Washington: A study on the benefits of exercising while pregnant has found that moms-to-be, who do so, help their children to have healthy hearts after birth.

When it was reported a couple of years back that exercising strengthens a fetus’ heart control, many pregnant women took heed and hit the ground running, literally.

Some signed up for prenatal yoga classes, while others found new ways to incorporate low-impact aerobic activities into their daily lives.

Linda E. May, an exercise physiologist and anatomist at Kansas City University of Medicine and Biosciences, has been heading up a series of studies on fetal heart development for the past four years.

“It is my hope that these findings will show that efforts focused on improving health need to start during pregnancy rather than in childhood,” she said.

“Most of the focus today is on school-age children, but interventions should be focused long before that,” she stated.

A 2008 pilot study conducted by May and her collaborators at KCUMB and the Kansas City University of Medicine found that pregnant women who exercised at least 30 minutes three times a week had fetuses with lower heart rates – a sign of heart health – during the final weeks of development.

Now the team has revealed that the fetuses’ improved cardiovascular heart control is maintained one month after pregnancy, which indicates that mothers’ efforts to stay active have lasting effects.

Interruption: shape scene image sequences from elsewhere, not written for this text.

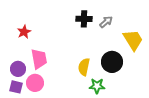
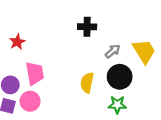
gray arrow: (106, 22) -> (113, 51), moved
green star: (97, 86) -> (117, 105), moved

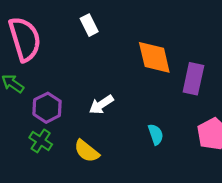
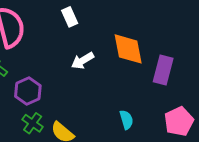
white arrow: (101, 105) -> (83, 61), moved
green cross: (41, 141) -> (33, 123), moved

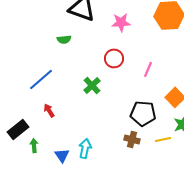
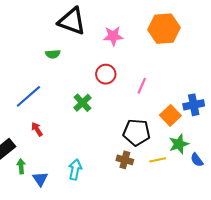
blue triangle: (62, 155) -> (40, 179), moved

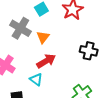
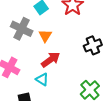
black cross: (89, 51) -> (93, 45), turned -30

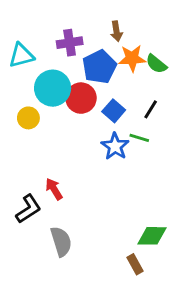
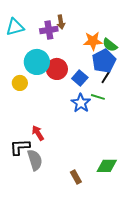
brown arrow: (116, 31) -> (61, 22), moved
cyan triangle: (21, 55) -> (15, 27), moved
blue pentagon: (99, 67) -> (104, 61), moved
black L-shape: (28, 209) -> (20, 147), turned -150
gray semicircle: (61, 242) -> (35, 160), moved
brown rectangle: (135, 264) -> (76, 177), moved

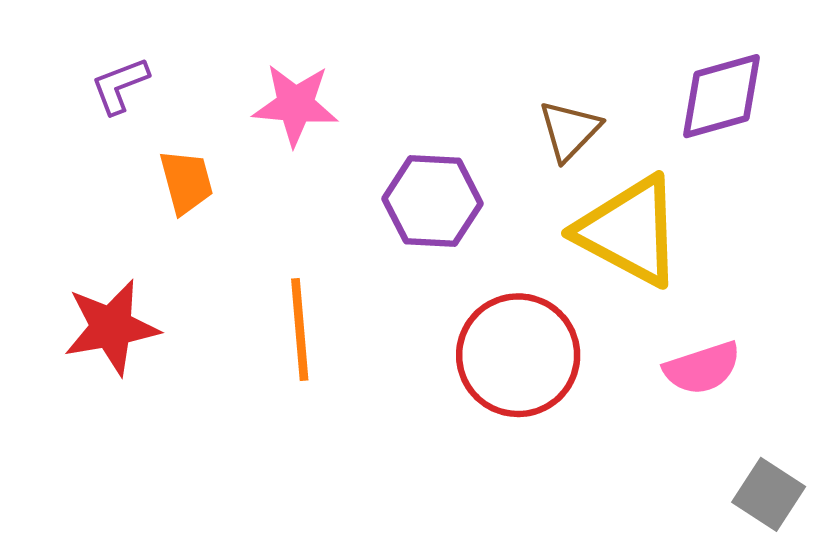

May’s research team’s latest investigation involved 61 moms-to-be and monitored maternal-fetal and infant heart function four times over the course of the study.

“The system that controls heart function is known to improve with regular aerobic exercise, and improved heart control function is evidence of a healthy cardiovascular system and overall health,” May said.

“Not only did the mothers’ exercise help maintain and improve their own health, but it set their babies up for a healthier start,” she added.

The study results are to be presented this week at the Experimental Biology 2011 annual meeting in Washington, D.C.